- TASK BRIEF -
The answer must consist of each line below that contains the string "Studio".

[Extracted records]

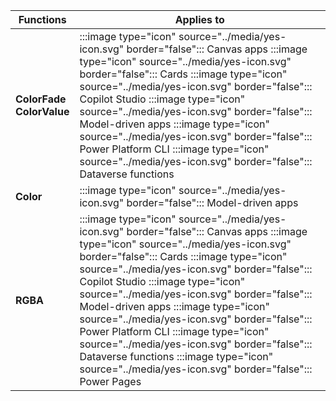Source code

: ﻿
| Functions | Applies to |
|-----------|------------|
| **ColorFade**</br>**ColorValue** | :::image type="icon" source="../media/yes-icon.svg" border="false"::: Canvas apps :::image type="icon" source="../media/yes-icon.svg" border="false"::: Cards :::image type="icon" source="../media/yes-icon.svg" border="false"::: Copilot Studio :::image type="icon" source="../media/yes-icon.svg" border="false"::: Model-driven apps :::image type="icon" source="../media/yes-icon.svg" border="false"::: Power Platform CLI :::image type="icon" source="../media/yes-icon.svg" border="false"::: Dataverse functions |
| **Color** | :::image type="icon" source="../media/yes-icon.svg" border="false"::: Model-driven apps |
| **RGBA** | :::image type="icon" source="../media/yes-icon.svg" border="false"::: Canvas apps :::image type="icon" source="../media/yes-icon.svg" border="false"::: Cards :::image type="icon" source="../media/yes-icon.svg" border="false"::: Copilot Studio :::image type="icon" source="../media/yes-icon.svg" border="false"::: Model-driven apps :::image type="icon" source="../media/yes-icon.svg" border="false"::: Power Platform CLI :::image type="icon" source="../media/yes-icon.svg" border="false"::: Dataverse functions :::image type="icon" source="../media/yes-icon.svg" border="false"::: Power Pages |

- TASK SOLUTION -
| **ColorFade**</br>**ColorValue** | :::image type="icon" source="../media/yes-icon.svg" border="false"::: Canvas apps :::image type="icon" source="../media/yes-icon.svg" border="false"::: Cards :::image type="icon" source="../media/yes-icon.svg" border="false"::: Copilot Studio :::image type="icon" source="../media/yes-icon.svg" border="false"::: Model-driven apps :::image type="icon" source="../media/yes-icon.svg" border="false"::: Power Platform CLI :::image type="icon" source="../media/yes-icon.svg" border="false"::: Dataverse functions |
| **RGBA** | :::image type="icon" source="../media/yes-icon.svg" border="false"::: Canvas apps :::image type="icon" source="../media/yes-icon.svg" border="false"::: Cards :::image type="icon" source="../media/yes-icon.svg" border="false"::: Copilot Studio :::image type="icon" source="../media/yes-icon.svg" border="false"::: Model-driven apps :::image type="icon" source="../media/yes-icon.svg" border="false"::: Power Platform CLI :::image type="icon" source="../media/yes-icon.svg" border="false"::: Dataverse functions :::image type="icon" source="../media/yes-icon.svg" border="false"::: Power Pages |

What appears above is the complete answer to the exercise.